Ketik ulang bagian teks tentang perjalanan Melanie Perkins membangun Canva, mulai dari "2. Perjuangannya hingga" dan berakhir pada "yang diberi proposal.".

Teks yang Ditampilkan
┏━━
Namun, di balik kesuksesan besar ini, ada kisah perjuangan panjang sang pendirinya, Melanie Perkins. Perjalanannya tidaklah mulus.


Sebelum Canva meraih kesuksesan seperti sekarang, Melanie harus menghadapi ratusan penolakan dari investor yang meragukan idenya. Dengan ketekunan, keyakinan, dan kerja keras, ia berhasil membuktikan bahwa visinya tentang desain yang lebih mudah diakses bukanlah sekadar mimpi.


Bagaimana kisah perjuangan Melanie Perkins pemilik Canva, sampai akhirnya menjadi startup bernilai miliaran dolar? Simak kisahnya yang telah Popmama.com rangkum berikut ini.


1. Latar belakang Melanie Perkins


Melanie Perkins merupakan seorang kreatif yang digerakkan oleh ambisi, membuat dampak transformatif pada dunia desain grafis. Dia menjadi CEO dan salah satu pendiri Canva yang diluncurkan pada tahun 2014.


Melanie Perkins lahir dalam keluarga multikultural, dengan Papa yang berasal dari Malaysia sedangnkan Mama berasal dari Australia. Kedua orangtuanya memiliki latar belakang di bidang teknik dan pendidikan, yang turut membentuk pola pikirnya sejak kecil.


Sejak usia muda, Perkins sudah menunjukkan jiwa wirausaha. Pada usia 14 tahun, ia memulai bisnis pertamanya dengan menjual syal buatan tangan di pasar lokal di Perth, Australia. Ia menempuh pendidikan di Sacred Heart College sebelum melanjutkan ke University of Western Australia, mengambil jurusan komunikasi, psikologi, dan perdagangan.


Saat kuliah, Perkins aktif mengajar desain komputer dasar. Dari pengalaman ini, ia menyadari kesulitan yang dihadapi para siswa dalam menggunakan perangkat lunak desain yang kompleks. Hal inilah yang mendorongnya untuk mengembangkan platform desain yang lebih mudah digunakan, yang kemudian menjadi cikal bakal lahirnya Canva.


2. Perjuangannya hingga Canva menjadi seperti sekarang


Pada tahun 2007, Melanie Perkins bersama Cliff Obrecht, yang kini menjadi suaminya, mendirikan Fusion Books. Platform ini memungkinkan siswa untuk mendesain buku tahunan sekolah mereka sendiri dengan fitur drag-and-drop yang dilengkapi berbagai template desain.


Setelah Fusion Books terbentuk, Perkins terus berusaha mengembangkan bisnisnya dengan menjalin koneksi di perguruan tinggi dan universitas untuk menarik lebih banyak klien.


Seiring berjalannya waktu waktu, Fusion Books berkembang pesat dan menjadi perusahaan buku tahunan terbesar di Australia. Namun, bisnis ini sempat menghadapi kendala finansial yang menghambat pertumbuhannya.


Perkins dan Obrecht kemudian mencoba mencari pendanaan dari pemodal ventura, tetapi upaya mereka telah mengalami penolakan sebanyak ratusan kali dari para investor yang diberi proposal.


Dalam perjalanan ini, mereka akhirnya memutuskan untuk mengembangkan ide lebih besar dan mengubah Fusion Books menjadi Canva Inc. Meskipun telah melakukan perubahan, perjuangan mereka dalam mencari investor tetap tidak mudah.
┗━━
Data yang Dikaji
┏━━
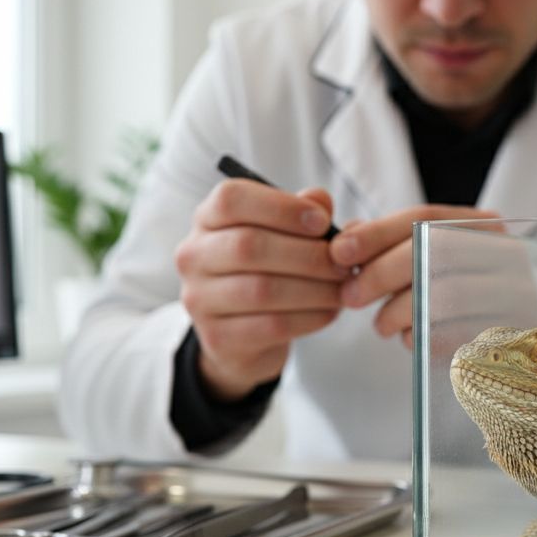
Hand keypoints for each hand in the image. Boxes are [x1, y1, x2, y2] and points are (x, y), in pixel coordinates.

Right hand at [174, 180, 347, 400]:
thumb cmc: (268, 270)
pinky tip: (330, 311)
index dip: (281, 207)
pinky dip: (310, 317)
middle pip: (249, 245)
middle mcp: (193, 256)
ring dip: (314, 288)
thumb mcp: (282, 234)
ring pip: (262, 290)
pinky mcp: (218, 337)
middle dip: (307, 254)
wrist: (243, 336)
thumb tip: (321, 200)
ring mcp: (199, 299)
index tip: (322, 222)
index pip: (232, 199)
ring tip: (343, 287)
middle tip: (344, 262)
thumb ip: (302, 211)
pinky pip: (271, 325)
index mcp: (207, 219)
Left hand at [328, 205, 501, 347]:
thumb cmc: (449, 285)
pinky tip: (409, 337)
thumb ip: (383, 241)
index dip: (376, 233)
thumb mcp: (421, 254)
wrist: (506, 339)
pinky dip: (419, 337)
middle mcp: (501, 250)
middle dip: (380, 274)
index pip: (422, 218)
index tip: (339, 252)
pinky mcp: (504, 331)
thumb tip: (342, 243)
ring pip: (440, 295)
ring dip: (396, 312)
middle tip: (349, 296)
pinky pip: (452, 333)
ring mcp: (508, 290)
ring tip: (380, 325)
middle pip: (431, 252)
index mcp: (479, 223)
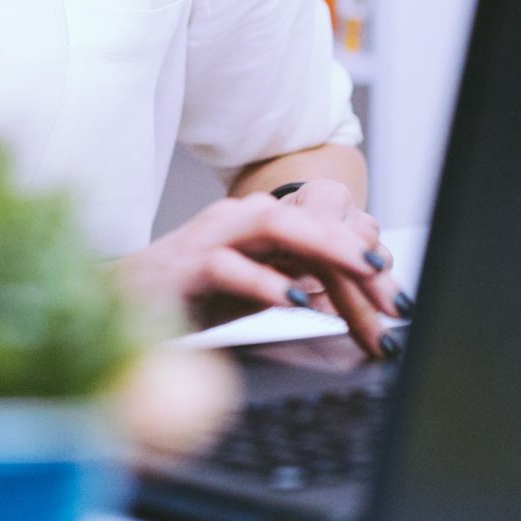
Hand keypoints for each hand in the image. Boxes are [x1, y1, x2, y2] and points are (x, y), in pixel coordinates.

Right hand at [118, 183, 402, 358]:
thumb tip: (348, 287)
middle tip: (392, 284)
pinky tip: (296, 302)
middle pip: (310, 218)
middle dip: (357, 251)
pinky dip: (267, 283)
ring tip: (362, 272)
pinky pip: (231, 266)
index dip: (365, 256)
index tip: (397, 294)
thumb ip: (297, 276)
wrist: (123, 301)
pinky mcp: (188, 265)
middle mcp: (240, 218)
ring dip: (325, 247)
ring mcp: (213, 236)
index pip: (324, 227)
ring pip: (278, 225)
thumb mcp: (257, 286)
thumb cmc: (191, 293)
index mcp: (260, 222)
┗━━
Jawaban Berikut
2. Perjuangannya hingga Canva menjadi seperti sekarang


Pada tahun 2007, Melanie Perkins bersama Cliff Obrecht, yang kini menjadi suaminya, mendirikan Fusion Books. Platform ini memungkinkan siswa untuk mendesain buku tahunan sekolah mereka sendiri dengan fitur drag-and-drop yang dilengkapi berbagai template desain.


Setelah Fusion Books terbentuk, Perkins terus berusaha mengembangkan bisnisnya dengan menjalin koneksi di perguruan tinggi dan universitas untuk menarik lebih banyak klien.


Seiring berjalannya waktu waktu, Fusion Books berkembang pesat dan menjadi perusahaan buku tahunan terbesar di Australia. Namun, bisnis ini sempat menghadapi kendala finansial yang menghambat pertumbuhannya.


Perkins dan Obrecht kemudian mencoba mencari pendanaan dari pemodal ventura, tetapi upaya mereka telah mengalami penolakan sebanyak ratusan kali dari para investor yang diberi proposal.